**Extracted text**:
━━━━━━━━━━━━━━━━━━━━━━━━━━━━━━
Most professional services firms desire growth. Growth provides scale, opportunity, and wealth. But growth isn't something you chase; it's something you earn.
Key Takeaways:
- Brand preference drives sustainable growth. Professional services firms grow by earning client preference through demonstrated expertise, proven results, and genuine simpatico—not by expanding services or increasing marketing volume.
- Misalignment stalls momentum. Strategic drift, a disconnected thinker-seller-doer model, and cultural friction undermine credibility and dilute brand authority, making it harder to stand out or command premium fees.
- Coherence is the growth engine. When strategy, commercialization, and culture align, firms reinforce their expertise, consistently deliver results, and create trusted client relationships that fuel long-term growth.
Firms that grow consistently don't simply rely on louder marketing, more offerings, or bigger sales teams. Instead, they earn brand preference—the instinctive client belief that your firm is the singular choice most capable of solving their problem.
Brand preference is what makes prospects seek you out, not just consider you. It's what allows you to command premium fees, win better work, and scale without dilution.
Preference rests on three evergreen attributes that brand study after brand study reveals every client, consciously or not, looks for.
- Expertise: A depth of client and market understanding that makes your perspective superior
- Results: Tangible proof that your expertise delivers on promises
- Simpatico: The fit that makes collaboration natural and trusted
Most firms either neglect these attributes or allow them to erode as the company grows. As a result, they lose strategic coherence across the systems that make them distinct.
After thirty years of watching firms stall and restart, I've learned this: when your systems drift out of sync, your brand stops earning preference. And three structural barriers are almost always to blame.
1. The Performance Envelope Problem: Strategy Gone Ad Hoc
Firms rarely fail just because they lose clients; they fail because they lose focus.
Growth initiatives designed to expand a firm's profitable footprint—such as entering new markets, broadening capabilities, or adding new services—often begin with good intentions.
However, without a plan to build brand relevance—the foundation for gaining preference—the firm risks spreading itself too thin rather than scaling effectively. Each "strategic" move makes sense on its own, but together they dilute the brand. The result is a website full of offerings and a marketplace unsure what the firm actually stands for.
If your pipeline is thin and your brand feels generic, you may be stuck in this trap.
How it undermines brand preference: Expansion without discipline diffuses expertise. Clients see breadth without authority and assume you're a generalist.
How to fix it:
- Define your performance envelope—the set of markets and problems where your brand is credible and profitable today and can earn relevance tomorrow.
- Expand deliberately. Only add services that reinforce your narrative of expertise and results.
- Align leadership and marketing so every move extends preference rather than fragmenting it.
2. The Thinker-Seller-Doer Disconnect: Commercialization Failure
Every firm runs on thinkers, sellers, and doers. Ideally, they work like a flywheel where expertise leads to insights, insights drive results, results deepen simpatico, and all three work in harmony to create new opportunities.
In reality, these gears often grind. Thought leadership sits in a time-crunched consultant's mind or a blog that doesn't convert. Sellers chase suboptimal relationships or have conversations unmoored from the firm's distinct insight. Delivery produces strong results that never feed back into marketing to fuel stronger preference.
━━━━━━━━━━━━━━━━━━━━━━━━━━━━━━
**Recorded information**:
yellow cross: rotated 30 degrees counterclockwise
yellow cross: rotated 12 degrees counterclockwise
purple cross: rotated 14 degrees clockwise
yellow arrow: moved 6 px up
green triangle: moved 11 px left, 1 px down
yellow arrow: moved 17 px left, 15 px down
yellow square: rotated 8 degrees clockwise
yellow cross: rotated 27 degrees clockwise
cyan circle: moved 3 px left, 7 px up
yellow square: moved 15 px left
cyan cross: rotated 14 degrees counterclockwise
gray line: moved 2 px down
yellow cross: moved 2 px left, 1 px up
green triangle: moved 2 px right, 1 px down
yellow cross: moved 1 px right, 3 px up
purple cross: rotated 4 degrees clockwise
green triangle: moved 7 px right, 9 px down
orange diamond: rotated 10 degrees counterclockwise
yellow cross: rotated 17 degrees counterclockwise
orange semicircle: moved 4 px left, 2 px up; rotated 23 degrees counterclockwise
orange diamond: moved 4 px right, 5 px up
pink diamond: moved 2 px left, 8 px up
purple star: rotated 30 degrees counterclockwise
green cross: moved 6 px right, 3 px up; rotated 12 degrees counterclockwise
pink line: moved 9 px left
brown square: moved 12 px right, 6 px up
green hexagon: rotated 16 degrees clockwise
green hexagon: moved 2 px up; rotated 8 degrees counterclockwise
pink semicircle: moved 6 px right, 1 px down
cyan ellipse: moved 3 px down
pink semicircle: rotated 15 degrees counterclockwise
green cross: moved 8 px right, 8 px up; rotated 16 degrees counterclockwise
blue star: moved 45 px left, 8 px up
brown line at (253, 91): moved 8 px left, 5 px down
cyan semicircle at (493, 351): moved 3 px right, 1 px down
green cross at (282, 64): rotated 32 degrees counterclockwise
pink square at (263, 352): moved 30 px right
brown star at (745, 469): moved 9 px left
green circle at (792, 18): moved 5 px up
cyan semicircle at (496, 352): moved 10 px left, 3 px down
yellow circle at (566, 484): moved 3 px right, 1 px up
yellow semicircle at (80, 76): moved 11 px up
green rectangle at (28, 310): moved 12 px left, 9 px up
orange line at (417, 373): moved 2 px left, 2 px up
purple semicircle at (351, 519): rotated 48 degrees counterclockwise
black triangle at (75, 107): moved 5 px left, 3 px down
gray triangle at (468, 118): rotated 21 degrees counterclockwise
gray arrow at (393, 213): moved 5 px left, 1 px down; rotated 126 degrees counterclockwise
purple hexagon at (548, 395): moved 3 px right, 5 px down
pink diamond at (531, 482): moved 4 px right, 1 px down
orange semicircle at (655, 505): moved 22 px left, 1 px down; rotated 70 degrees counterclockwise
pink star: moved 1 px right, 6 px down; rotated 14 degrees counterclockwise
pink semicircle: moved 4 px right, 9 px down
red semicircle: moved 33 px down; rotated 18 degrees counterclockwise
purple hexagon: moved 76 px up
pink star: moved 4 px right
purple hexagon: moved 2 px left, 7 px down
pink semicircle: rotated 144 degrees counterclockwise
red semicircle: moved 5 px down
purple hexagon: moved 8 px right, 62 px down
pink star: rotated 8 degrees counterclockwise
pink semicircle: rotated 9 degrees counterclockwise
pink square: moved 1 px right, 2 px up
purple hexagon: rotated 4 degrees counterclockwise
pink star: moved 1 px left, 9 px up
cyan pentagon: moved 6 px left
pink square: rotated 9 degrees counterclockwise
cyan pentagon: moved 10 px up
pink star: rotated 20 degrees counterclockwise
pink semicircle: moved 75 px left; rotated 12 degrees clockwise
━━━━━━━━━━━━━━━━━━━━━━━━━━━━━━
**Activity A**: Transcribe the article on professional services growth from "- Coherence is" to "not, looks for.".
**Activity B**: Name the three attributes that, according to the article on professional services growth, brand preference rests on.
The rows are separate material, unrelated to the article on professional services growth.

**Worked solution A**:
- Coherence is the growth engine. When strategy, commercialization, and culture align, firms reinforce their expertise, consistently deliver results, and create trusted client relationships that fuel long-term growth.
Firms that grow consistently don't simply rely on louder marketing, more offerings, or bigger sales teams. Instead, they earn brand preference—the instinctive client belief that your firm is the singular choice most capable of solving their problem.
Brand preference is what makes prospects seek you out, not just consider you. It's what allows you to command premium fees, win better work, and scale without dilution.
Preference rests on three evergreen attributes that brand study after brand study reveals every client, consciously or not, looks for.

**Worked solution B**: Expertise, Results, Simpatico